Conclusions and Relevance for 3R
In this project an in-vitro model of the endothelial barrier will be established. The system will embody the parameters that are of major importance in the three-dimensional environment of endothelial cells and pericytes. As such, it will afford a new insight into the phenotypic and functional characteristics of pericytes, which are believed to represent a physiological reservoir of MSCs. To date, most studies involving MSCs have relied on data that have been gleaned from monolayer-cultured cells, which has often hindered a translation of in-vitro findings into preclinically and clinically relevant information. Owing to the lack of suitable in-vitro models at the present time, data with more relevance to the physiological situation can be obtained only from in-vivo experiments. Our model may also be useful in the wider fields of angiogenesis, carcinogenesis and drug delivery. Hence, its development could help to numerically reduce animal experimentation across several research fields.
References
1. Armulik,A. et al. (2005) Circ. Res. 97, 512-523
2. Crisan,M. et al. (2008) Cell Stem Cell 3, 301-313
3. Bara, J et al. (2014) Stem Cells 32, 1713-23
4. Waters,J.P. et al. (2013) J. Vasc. Res. 50, 324-331
5. Morgan,J.P. et al. (2013) Nat. Protoc. 8, 1820-1836
6. Zheng,Y. et al. (2012) Proc. Natl. Acad. Sci. U. S. A 109, 9342-9347
Figures
Figure 1: In-vitro model of the endothelial barrier.
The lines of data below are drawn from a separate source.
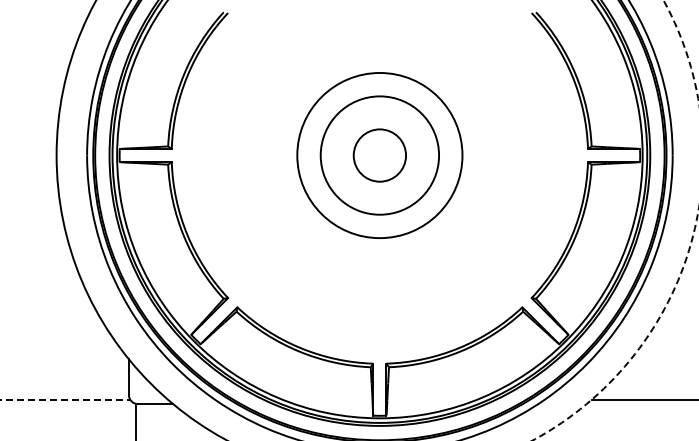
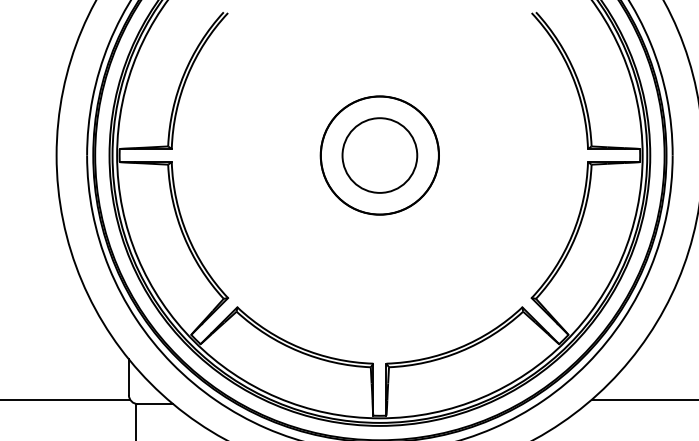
circle at (379, 155) diameter: 165 px -> 118 px
circle at (379, 155) diameter: 52 px -> 75 px
arc at (670, 296): dashed -> solid
line at (65, 399): dashed -> solid
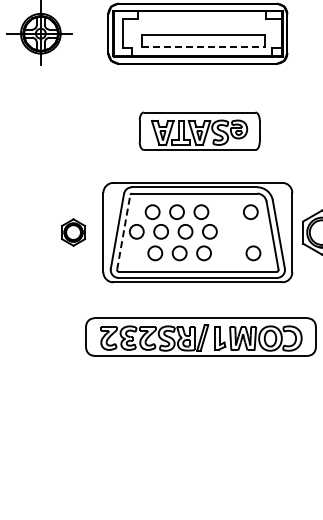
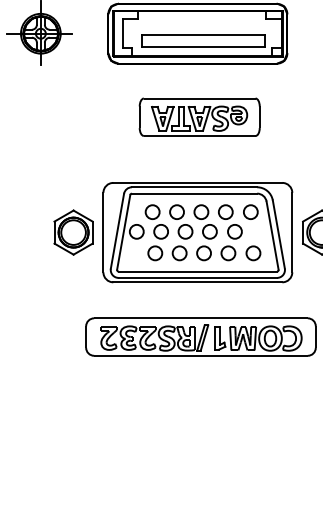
line at (203, 47): dashed -> solid
part at (199, 130) position: (199, 130) -> (199, 116)
part at (73, 232) size: 26x29 px -> 41x47 px
line at (123, 232): dashed -> solid
part at (230, 232): none -> present
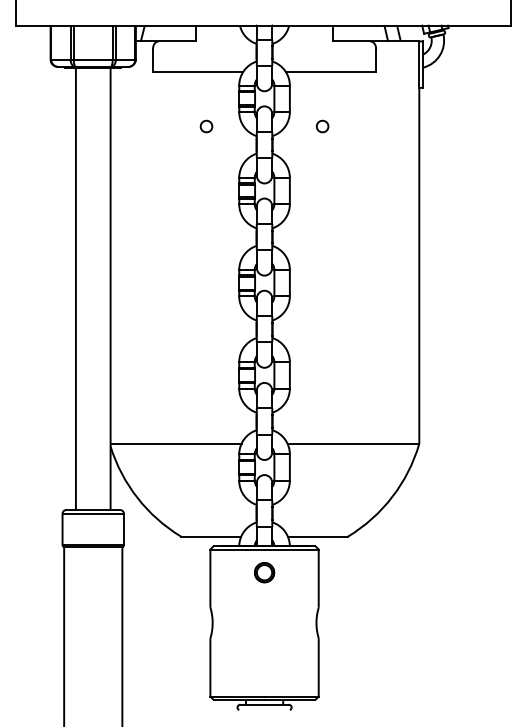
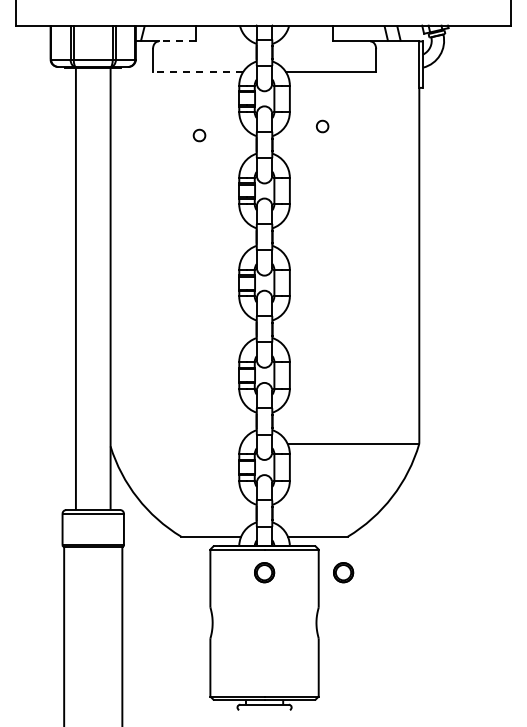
line at (177, 41): solid -> dashed
line at (197, 72): solid -> dashed
part at (206, 126) position: (206, 126) -> (199, 135)
line at (175, 443): present -> none
part at (343, 572): none -> present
The model is comprised of two compartments (i) a hydrogel with encapsulated pericytes mimicking the perivascular tissue (beige) and (ii) a perfused microchannel containing endothelial cells (light red). In the assembled barrier the endothelial cells cover the microchannel, produce components of the basement membrane, and promote the migration of pericytes towards the endothelial layer.
Figure 2: Various vessel configurations in the microfluidic system. A, B: Examples of microvessel geometries and designs; C: Parallel channels can be used to generate gradients of chemokines within the hydrogel.